- Assignment -
Copy out all the lines of the data that hold the word "https".

Saved entries:
┄┄┄┄┄┄
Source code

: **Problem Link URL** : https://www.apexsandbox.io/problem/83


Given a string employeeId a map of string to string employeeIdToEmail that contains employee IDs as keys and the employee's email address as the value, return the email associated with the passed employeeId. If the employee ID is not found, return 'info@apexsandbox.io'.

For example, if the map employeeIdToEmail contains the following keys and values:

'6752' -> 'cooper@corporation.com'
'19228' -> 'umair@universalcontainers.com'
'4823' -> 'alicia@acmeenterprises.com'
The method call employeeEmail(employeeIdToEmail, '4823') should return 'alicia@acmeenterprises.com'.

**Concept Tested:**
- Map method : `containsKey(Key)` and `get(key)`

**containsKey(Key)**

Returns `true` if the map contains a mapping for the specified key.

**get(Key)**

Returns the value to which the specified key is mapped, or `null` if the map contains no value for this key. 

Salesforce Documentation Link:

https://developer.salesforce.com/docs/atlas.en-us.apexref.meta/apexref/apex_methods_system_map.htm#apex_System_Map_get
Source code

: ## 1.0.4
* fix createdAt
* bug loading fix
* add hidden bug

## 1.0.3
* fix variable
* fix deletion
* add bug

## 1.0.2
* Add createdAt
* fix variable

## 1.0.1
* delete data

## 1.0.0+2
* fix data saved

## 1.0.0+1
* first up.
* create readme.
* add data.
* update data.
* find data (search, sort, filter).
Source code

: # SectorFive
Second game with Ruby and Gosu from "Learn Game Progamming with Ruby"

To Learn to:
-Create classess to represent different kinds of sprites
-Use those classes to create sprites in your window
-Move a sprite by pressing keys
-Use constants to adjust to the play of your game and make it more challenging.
┄┄┄┄┄┄
- Your solution -
: **Problem Link URL** : https://www.apexsandbox.io/problem/83
https://developer.salesforce.com/docs/atlas.en-us.apexref.meta/apexref/apex_methods_system_map.htm#apex_System_Map_get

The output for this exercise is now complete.